On July 22, 2020, Tom Waddington, a Google My Business Gold Product Expert, noticed that Google was offering the Google Guarantee badge as a profile upgrade for Google My Business (GMB) to one of his clients. He tweeted a screenshot of the offer and had this to say about it:
Google is starting to offer an upgraded Business Profile (Google My Business listing) for $50/month that will add the Google Guaranteed badge to the listing and back services the business provides with the Google Guarantee.Tom Waddington
Other GMB users weren’t able to replicate the offer, but Google acknowledged to Search Engine Land that they were testing the new offer.
We are always testing new ways to improve our experience for our advertisers, merchants, and users. This experiment will show the Google Guaranteed badge on the business profile. We don’t have anything additional to announce right now.Google spokesperson
Why is Google charging to use the Google Guarantee badge for GMB profiles?
Google Guarantee has been a value-added service for businesses that use its ad platform. The amount of money that Google gets through advertising and pay-for-lead fees should easily cover the expense of verifying businesses and servicing the program’s consumer protections.

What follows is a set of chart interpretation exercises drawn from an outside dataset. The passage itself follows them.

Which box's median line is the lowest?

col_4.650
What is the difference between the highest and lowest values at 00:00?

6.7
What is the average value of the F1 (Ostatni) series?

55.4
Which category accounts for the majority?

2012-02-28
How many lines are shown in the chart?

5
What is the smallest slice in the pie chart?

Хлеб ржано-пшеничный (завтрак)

Since businesses that manage GMB profiles aren’t required to use Google Ads, the $50/mo price may be meant to cover the costs that are usually covered by advertising fees.
Waddington told Coywolf News that, “there are similarities with Yelp’s Verified License badge offering, which is about $30/month.” However, he said the most significant difference between Yelp’s program and Google’s, is that “Yelp does not back the business with a guarantee with their program. They’re just performing a check to see if the business has the necessary license for their trade in their area.”

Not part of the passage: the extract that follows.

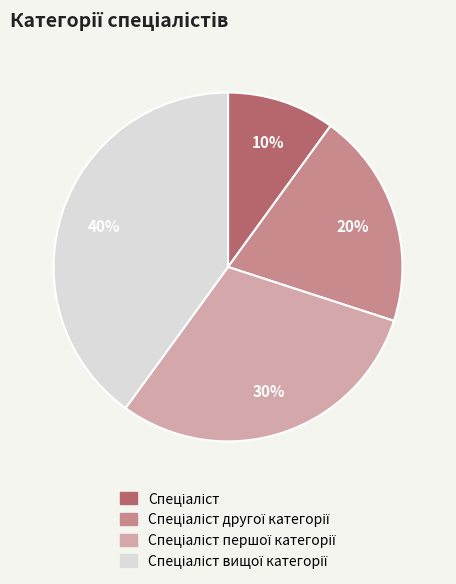

Does any single category account for the majority?

No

However, Waddington thinks the fee has more to do with promoting ads, not covering costs.
Increasing revenue is the primary motivation for it. It is not only for the monthly fee itself but also for expanding Google’s advertiser base and getting more businesses interested in and familiar with Local Services ads, their pay-per-lead advertising platform. They’ll also be able to say they’re helping bring more confidence and peace of mind to consumers searching for trustworthy service providers on Google.
I asked him if he thought this marked a shift by Google to start having businesses pay for better visibility and placement in local results. He said, “They have been working on monetizing local more for quite a while now, but a monthly fee is a significant change in the approach.”